> **Domande sul materiale**
[A] Nell'intervista su Olivetti, riscrivi in forma di elenco il paragrafo che inizia con "Difficile – in ogni caso –", conservandone i fatti principali.
[B] Per favore, rispondi alle seguenti domande sull'intervista su Olivetti:
(i) Quale mostra ha curato Enrico Morteo, e dove e quando si è tenuta?
(ii) Su quale emittente è andato in onda il programma condotto da Morteo, e in che anno?
(iii) Chi e che cosa accoglie la Comunità olivettiana?
[C] Riassumi l'intervista su Olivetti in due frasi.

> **Brano del documento**
————

"La Rivista di Engramma (open access)" ISSN 1826-901X

166 | giugno 2019

97888948401

L’azienda come attore politico e sociale

In risposta a 11 domande su Olivetti

Enrico Morteo*

English abstract

*Enrico Morteo, architetto, storico e critico del design. Ha curato la mostra “Olivetti. Una bella società” (Torino 2008), e condotto il programma Adriano Olivetti: progettare per vivere, andato in onda su Radio3 nel 2010. Di recente è intervenuto a Milano e sui media affrontando la questione dell’architettura e il design della Olivetti.

[Redazione di Engramma] Come va interpretata l’idea di Comunità olivettiana rispetto al dibattito attorno al conflitto tra società e comunità che costituiva sino a poco tempo fa il fronte tra politiche di sinistra e politiche di destra?

Difficile – in ogni caso – collocare il pensiero politico di Adriano Olivetti su di una scacchiera meramente bipolare, governata dalla pura contrapposizione fra destra e sinistra. Se così non fosse stato – e, in definitiva, tutt’ora non fosse – non avremmo assistito al radicale ostracismo di quel pensiero e di quelle idee. Olivetti, con la sua idea di Comunità, tenta di scavalcare la contrapposizione tradizionale fra le classi e, allo stesso tempo, propone una più definita articolazione del generico (o universale) concetto di società. Di certo la Comunità olivettiana si fonda su di un luogo preciso; vive di una dimensione di prossimità; si nutre di un particolare habitat sociale e culturale. Allo stesso tempo, la Comunità mai dimentica di far parte di un organismo di maggiore dimensione: la Comunità – allo stesso tempo e in egual misura – costituisce l’unità fondante dello Stato, lo determina, ma ineluttabilmente vi appartiene. La Comunità non è mai una monade, ma dialoga e si confronta con le Comunità più o meno prossime. La Comunità non è una entità chiusa, ma accoglie chi entra nella sua orbita, si tratti di persone o di idee.

————

> **Voci elencate**
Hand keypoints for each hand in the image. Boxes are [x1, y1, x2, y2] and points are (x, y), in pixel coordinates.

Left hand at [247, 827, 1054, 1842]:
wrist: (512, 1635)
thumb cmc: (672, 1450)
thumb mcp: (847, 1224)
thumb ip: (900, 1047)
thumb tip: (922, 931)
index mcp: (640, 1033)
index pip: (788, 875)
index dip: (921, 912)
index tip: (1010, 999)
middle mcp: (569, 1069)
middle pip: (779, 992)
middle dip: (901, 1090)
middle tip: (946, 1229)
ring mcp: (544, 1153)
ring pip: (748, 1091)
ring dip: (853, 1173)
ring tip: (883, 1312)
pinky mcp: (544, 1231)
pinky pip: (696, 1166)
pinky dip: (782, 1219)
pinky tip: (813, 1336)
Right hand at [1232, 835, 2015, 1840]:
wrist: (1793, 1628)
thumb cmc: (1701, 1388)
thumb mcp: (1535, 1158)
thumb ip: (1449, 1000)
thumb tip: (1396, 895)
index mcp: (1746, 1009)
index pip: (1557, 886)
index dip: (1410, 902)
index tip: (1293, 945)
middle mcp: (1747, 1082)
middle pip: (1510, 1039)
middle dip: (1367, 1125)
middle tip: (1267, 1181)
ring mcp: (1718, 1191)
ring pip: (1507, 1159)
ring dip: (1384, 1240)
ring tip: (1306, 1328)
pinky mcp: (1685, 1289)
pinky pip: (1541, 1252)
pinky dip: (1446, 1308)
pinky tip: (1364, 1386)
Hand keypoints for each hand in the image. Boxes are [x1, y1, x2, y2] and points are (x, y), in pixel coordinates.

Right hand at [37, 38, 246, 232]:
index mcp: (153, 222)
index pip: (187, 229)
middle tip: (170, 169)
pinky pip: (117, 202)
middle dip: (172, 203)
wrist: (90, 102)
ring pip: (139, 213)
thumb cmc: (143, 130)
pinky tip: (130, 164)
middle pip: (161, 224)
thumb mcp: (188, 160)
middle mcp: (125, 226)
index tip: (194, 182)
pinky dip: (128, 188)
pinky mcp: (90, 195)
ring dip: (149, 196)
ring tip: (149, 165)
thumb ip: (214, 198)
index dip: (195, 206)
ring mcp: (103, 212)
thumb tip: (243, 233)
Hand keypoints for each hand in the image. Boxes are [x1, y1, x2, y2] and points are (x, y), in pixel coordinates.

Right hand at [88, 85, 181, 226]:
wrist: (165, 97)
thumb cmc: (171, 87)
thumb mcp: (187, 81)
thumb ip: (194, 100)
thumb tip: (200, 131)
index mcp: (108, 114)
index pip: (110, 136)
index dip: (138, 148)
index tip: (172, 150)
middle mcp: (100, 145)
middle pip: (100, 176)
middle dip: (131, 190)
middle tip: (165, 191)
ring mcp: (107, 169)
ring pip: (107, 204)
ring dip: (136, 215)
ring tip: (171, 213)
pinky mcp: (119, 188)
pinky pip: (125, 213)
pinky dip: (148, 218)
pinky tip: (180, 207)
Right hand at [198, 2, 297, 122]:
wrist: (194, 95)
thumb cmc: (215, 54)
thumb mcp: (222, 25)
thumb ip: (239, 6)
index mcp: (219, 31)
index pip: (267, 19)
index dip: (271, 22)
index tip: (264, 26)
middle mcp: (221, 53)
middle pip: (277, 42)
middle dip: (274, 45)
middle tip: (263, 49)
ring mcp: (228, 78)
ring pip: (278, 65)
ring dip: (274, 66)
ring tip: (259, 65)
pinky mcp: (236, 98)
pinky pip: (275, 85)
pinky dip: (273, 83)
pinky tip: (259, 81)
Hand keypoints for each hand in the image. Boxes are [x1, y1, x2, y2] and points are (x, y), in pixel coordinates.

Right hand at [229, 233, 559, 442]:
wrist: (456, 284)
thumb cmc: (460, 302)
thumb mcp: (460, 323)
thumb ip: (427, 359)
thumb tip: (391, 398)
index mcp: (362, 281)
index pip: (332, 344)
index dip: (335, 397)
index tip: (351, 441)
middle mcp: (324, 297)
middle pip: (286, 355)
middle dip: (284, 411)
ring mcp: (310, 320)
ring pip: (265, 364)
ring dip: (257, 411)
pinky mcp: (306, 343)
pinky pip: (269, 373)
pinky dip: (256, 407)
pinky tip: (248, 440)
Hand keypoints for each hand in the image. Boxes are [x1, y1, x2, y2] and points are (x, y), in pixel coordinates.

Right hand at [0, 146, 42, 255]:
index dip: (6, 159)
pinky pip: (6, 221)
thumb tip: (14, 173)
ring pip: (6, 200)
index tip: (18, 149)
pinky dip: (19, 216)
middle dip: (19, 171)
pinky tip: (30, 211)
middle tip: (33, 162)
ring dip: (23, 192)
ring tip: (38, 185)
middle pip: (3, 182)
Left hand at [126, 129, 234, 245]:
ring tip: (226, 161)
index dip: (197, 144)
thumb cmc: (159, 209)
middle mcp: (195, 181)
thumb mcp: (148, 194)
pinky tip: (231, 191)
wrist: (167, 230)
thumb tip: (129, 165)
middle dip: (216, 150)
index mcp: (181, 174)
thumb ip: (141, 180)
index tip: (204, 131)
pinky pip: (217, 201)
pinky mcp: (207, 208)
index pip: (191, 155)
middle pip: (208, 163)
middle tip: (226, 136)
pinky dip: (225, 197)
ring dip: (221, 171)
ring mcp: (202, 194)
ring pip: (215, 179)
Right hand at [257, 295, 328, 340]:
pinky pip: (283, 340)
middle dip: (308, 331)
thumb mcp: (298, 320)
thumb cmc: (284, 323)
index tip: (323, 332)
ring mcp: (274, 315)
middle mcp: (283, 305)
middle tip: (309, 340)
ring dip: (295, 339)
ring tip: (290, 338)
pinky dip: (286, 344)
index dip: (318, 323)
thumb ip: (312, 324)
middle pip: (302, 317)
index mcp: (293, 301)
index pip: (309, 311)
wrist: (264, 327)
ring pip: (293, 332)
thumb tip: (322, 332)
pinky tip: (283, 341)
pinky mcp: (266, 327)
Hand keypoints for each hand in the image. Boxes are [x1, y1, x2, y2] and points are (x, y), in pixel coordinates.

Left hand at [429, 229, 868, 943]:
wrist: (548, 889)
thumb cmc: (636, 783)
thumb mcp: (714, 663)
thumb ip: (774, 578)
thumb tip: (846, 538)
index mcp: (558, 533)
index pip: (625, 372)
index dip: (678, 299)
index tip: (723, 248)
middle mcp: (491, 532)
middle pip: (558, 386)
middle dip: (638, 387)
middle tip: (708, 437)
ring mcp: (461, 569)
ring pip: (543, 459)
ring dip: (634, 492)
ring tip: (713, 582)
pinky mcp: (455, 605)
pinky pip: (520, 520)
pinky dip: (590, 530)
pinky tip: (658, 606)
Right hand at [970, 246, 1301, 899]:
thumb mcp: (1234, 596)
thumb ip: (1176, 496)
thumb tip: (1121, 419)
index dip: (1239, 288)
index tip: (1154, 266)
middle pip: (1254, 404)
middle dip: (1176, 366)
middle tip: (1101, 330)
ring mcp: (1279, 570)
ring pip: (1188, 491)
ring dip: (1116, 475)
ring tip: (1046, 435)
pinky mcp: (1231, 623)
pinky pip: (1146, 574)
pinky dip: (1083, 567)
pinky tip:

————

> **Soluzioni degli esercizi**
[A]
- Il pensiero politico di Adriano Olivetti non si colloca nella semplice contrapposizione fra destra e sinistra, e per questo è stato ostracizzato.
- Con l'idea di Comunità, Olivetti tenta di superare la contrapposizione fra le classi e propone una definizione più articolata del concetto di società.
- La Comunità si fonda su un luogo preciso, sulla prossimità e su un particolare habitat sociale e culturale.
- È l'unità fondante dello Stato, lo determina e al tempo stesso vi appartiene.
- Non è una monade: dialoga e si confronta con le altre Comunità.
- Non è chiusa, ma accoglie le persone e le idee che entrano nella sua orbita.

[B]
(i) La mostra "Olivetti. Una bella società", a Torino nel 2008.
(ii) Su Radio3, nel 2010.
(iii) Accoglie chi entra nella sua orbita, che si tratti di persone o di idee.

[C] Enrico Morteo, architetto, storico e critico del design, sostiene che il pensiero politico di Adriano Olivetti non rientra nella semplice contrapposizione fra destra e sinistra, perché la sua idea di Comunità tenta di superare il conflitto fra le classi. La Comunità olivettiana si fonda su un luogo preciso e su una dimensione di prossimità, costituisce l'unità fondante dello Stato, dialoga con le altre Comunità e accoglie persone e idee.